Modelbit is a platform designed to streamline machine learning workflows for developers. It allows users to deploy and iterate on models quickly with git-based deployment workflows. The platform offers fast and scalable infrastructure for running batch or real-time inference with on-demand compute that automatically scales up and down. Modelbit can be deployed to a secure cloud or to a user's own environment, providing flexibility and security. Trusted by ML leaders, Modelbit is known for its performance and ease of use in deploying and managing machine learning models efficiently.
Modelbit was founded by Harry Glaser, the Co-Founder & CEO, and Tom O'Neill, the Co-Founder & CTO. Harry previously served as co-founder and CEO of Periscope Data, with experience at Google and a BS in Computer Science. Tom was also a co-founder and CTO at Periscope Data, with a background at Bing search, Microsoft, and a BS in Computer Science. The company is based in San Francisco, California.
To use Modelbit, follow these steps:
Build Models with Any Technology:
Developer Workflow:
git push
to deploy models to isolated containers under your control.mb.deploy
from your notebook with no framework requirements.Deploy and Integrate:
Run on Next-Gen Infrastructure:
Manage Models Professionally:
Deployment Flexibility:
Enterprise Readiness:
These steps outline the process of using Modelbit, covering model building, deployment, integration, infrastructure management, and enterprise-ready features.
The deployment speed is unmatched compared to other platforms we tried.
I encountered some bugs during the initial setup, but they were quickly resolved.
It allows for rapid iteration on our models, which is essential in our fast-paced industry.
The reliability and performance during high loads are exceptional, giving us confidence in our deployments.
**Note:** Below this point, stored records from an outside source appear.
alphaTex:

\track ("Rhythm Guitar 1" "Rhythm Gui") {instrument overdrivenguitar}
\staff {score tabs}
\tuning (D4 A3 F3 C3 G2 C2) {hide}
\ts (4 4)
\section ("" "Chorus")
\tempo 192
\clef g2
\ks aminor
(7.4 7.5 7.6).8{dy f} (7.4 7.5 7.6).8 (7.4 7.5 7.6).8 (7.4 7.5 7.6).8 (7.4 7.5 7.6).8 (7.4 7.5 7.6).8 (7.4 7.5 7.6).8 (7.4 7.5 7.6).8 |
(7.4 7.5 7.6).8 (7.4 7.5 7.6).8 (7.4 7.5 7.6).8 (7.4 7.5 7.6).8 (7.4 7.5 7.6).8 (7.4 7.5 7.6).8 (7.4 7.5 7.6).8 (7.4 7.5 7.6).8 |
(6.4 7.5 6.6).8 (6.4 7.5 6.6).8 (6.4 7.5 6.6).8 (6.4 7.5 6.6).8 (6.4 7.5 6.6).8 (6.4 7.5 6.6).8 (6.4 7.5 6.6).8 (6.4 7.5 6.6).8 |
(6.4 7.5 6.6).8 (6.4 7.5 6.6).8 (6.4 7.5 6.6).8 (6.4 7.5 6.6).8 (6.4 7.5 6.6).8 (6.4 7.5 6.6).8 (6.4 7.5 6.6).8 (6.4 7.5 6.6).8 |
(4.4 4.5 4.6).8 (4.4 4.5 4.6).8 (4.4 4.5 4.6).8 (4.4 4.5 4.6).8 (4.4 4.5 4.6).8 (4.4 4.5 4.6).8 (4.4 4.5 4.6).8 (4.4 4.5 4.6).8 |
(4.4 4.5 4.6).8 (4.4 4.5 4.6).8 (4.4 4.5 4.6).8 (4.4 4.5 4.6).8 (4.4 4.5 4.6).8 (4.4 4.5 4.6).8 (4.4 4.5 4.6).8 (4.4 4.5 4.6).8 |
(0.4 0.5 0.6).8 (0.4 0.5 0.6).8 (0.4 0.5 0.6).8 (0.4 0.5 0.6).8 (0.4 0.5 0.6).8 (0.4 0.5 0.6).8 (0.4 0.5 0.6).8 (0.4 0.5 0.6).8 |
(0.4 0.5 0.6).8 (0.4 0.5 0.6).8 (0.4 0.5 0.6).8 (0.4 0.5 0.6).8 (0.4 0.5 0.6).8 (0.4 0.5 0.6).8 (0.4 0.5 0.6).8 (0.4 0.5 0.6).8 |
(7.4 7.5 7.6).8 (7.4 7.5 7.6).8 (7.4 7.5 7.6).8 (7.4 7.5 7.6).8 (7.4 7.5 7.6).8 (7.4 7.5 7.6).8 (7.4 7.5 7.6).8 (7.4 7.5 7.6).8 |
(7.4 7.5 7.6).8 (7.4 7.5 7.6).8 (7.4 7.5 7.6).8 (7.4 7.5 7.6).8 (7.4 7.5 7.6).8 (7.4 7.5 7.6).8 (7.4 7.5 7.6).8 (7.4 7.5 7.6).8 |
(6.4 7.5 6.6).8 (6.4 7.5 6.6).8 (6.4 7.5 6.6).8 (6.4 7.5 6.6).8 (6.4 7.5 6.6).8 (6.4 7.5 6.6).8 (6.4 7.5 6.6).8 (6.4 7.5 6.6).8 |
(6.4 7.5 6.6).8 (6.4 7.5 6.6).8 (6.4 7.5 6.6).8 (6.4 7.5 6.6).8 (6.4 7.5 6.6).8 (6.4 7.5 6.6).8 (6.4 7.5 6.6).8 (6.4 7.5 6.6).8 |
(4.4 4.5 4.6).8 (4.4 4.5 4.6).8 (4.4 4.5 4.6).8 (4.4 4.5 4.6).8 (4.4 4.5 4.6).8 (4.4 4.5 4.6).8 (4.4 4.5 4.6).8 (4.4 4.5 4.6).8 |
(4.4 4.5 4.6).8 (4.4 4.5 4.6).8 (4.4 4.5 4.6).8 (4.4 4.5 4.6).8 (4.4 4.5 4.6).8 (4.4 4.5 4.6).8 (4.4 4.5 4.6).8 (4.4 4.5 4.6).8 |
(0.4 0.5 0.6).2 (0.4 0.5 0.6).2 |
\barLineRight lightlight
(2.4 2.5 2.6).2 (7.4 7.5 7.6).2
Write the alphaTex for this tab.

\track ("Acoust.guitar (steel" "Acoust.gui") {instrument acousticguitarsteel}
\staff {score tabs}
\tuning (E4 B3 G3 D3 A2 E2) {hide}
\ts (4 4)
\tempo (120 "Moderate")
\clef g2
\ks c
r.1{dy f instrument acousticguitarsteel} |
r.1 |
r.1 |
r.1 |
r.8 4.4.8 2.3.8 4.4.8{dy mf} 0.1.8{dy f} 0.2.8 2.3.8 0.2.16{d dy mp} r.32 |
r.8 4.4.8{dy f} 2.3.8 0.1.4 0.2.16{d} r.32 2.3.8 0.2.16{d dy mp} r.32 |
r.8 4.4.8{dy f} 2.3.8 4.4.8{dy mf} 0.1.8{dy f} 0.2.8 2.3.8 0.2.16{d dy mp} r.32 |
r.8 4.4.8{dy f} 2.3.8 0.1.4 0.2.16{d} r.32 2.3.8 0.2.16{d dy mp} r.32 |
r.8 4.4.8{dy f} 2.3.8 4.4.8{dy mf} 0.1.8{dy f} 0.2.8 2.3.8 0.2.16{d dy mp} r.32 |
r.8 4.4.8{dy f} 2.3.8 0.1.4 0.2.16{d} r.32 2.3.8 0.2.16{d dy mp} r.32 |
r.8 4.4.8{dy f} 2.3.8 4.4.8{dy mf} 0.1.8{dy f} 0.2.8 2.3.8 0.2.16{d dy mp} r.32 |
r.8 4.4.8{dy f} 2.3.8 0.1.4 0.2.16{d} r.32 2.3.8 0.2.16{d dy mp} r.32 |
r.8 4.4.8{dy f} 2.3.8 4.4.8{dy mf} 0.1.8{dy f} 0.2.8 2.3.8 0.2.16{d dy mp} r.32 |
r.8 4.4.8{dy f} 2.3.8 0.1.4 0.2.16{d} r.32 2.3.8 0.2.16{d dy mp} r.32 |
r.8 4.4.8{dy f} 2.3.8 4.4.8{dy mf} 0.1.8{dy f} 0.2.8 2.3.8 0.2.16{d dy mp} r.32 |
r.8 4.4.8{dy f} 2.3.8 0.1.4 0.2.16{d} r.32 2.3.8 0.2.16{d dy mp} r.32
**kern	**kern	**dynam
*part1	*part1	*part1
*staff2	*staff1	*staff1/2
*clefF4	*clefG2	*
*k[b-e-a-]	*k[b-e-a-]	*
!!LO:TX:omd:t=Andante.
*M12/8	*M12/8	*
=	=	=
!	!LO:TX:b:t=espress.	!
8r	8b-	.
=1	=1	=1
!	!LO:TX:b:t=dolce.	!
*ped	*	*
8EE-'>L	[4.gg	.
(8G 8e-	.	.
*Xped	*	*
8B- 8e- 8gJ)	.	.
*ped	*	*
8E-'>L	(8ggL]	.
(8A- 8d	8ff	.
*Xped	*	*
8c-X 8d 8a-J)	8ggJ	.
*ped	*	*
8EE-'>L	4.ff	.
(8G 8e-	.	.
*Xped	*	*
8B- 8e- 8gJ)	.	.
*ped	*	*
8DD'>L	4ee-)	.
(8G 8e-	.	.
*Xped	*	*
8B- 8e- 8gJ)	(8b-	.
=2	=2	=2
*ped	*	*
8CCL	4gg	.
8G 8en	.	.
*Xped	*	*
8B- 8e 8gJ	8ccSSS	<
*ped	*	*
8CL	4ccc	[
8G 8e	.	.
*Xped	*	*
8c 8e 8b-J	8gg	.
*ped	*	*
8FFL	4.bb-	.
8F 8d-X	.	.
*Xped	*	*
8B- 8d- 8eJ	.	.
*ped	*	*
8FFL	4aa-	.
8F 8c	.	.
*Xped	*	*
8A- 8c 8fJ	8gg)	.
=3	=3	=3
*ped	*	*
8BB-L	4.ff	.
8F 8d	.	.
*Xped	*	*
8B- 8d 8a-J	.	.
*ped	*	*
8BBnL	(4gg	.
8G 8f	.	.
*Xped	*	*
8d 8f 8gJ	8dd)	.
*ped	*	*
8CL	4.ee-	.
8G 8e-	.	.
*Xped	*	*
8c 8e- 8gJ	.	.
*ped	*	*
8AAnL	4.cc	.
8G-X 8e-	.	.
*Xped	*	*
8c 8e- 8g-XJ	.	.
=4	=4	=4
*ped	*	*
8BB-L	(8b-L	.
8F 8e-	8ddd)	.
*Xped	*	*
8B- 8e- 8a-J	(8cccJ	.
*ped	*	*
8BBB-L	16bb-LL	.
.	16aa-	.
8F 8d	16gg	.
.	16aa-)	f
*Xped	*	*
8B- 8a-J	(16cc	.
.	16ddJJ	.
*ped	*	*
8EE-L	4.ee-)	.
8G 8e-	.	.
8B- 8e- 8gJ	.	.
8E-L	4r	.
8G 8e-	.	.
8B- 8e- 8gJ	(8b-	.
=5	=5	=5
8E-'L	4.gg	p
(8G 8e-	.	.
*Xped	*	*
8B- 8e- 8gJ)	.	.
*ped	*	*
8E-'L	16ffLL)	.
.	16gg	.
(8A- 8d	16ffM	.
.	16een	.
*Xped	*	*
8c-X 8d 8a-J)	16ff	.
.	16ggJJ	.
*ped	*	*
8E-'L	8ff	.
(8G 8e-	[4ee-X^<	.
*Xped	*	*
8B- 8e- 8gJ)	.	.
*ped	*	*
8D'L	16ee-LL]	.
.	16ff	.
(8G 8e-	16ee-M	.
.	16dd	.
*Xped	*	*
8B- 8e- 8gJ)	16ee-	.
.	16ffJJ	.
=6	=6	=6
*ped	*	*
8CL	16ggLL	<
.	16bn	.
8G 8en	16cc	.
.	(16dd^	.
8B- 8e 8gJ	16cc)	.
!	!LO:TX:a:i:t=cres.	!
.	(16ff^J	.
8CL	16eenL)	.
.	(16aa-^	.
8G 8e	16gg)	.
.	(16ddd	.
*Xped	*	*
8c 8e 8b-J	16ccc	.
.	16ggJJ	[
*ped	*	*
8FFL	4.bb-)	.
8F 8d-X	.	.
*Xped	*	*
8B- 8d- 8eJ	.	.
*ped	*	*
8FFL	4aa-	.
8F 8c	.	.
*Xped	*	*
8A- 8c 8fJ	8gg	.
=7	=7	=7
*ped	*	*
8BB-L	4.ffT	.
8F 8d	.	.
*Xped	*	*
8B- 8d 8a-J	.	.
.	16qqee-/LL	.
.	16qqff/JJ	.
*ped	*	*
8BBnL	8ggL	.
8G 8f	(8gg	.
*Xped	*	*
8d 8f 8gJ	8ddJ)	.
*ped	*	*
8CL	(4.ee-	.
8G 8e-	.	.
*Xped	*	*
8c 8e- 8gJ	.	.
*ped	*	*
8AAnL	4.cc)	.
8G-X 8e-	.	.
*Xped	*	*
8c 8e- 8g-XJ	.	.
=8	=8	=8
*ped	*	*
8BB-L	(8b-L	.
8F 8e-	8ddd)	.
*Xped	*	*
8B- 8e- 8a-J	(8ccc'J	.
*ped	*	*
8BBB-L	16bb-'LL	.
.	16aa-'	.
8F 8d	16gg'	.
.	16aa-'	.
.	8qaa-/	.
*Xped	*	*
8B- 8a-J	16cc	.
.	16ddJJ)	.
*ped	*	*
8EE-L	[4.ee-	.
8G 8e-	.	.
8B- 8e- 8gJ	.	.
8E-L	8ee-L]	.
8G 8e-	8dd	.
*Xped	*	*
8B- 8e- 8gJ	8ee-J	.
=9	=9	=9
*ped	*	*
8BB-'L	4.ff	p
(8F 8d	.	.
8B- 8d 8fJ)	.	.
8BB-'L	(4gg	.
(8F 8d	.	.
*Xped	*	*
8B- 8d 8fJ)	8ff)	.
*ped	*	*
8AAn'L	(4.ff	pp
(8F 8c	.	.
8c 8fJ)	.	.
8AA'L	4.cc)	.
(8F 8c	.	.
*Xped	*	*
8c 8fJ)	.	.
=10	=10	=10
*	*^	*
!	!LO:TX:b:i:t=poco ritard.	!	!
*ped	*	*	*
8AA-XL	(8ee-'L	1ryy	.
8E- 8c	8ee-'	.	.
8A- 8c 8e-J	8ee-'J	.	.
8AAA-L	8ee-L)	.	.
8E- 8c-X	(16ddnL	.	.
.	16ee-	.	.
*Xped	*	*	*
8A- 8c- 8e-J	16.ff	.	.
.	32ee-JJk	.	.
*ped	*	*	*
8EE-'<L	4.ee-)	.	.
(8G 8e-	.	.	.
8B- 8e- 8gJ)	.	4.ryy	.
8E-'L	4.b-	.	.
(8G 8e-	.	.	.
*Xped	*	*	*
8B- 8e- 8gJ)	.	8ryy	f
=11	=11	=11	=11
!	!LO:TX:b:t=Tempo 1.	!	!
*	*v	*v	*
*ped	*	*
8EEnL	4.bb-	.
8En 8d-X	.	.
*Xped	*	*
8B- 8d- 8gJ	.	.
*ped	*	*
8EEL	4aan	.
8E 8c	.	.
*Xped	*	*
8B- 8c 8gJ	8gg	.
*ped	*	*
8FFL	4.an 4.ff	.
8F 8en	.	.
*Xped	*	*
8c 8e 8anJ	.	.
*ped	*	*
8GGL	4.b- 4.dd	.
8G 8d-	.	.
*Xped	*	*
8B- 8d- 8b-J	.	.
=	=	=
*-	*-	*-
Some advanced features are not as user-friendly as I'd hoped, but overall, it's a strong tool.
It helps us maintain high availability and performance, essential for our application's success.
The ease of integration with existing systems is impressive; it saves us a lot of time.
The interface could use a refresh to make it more modern and user-friendly.
It allows us to deploy models rapidly, which is crucial for our fast-paced business environment.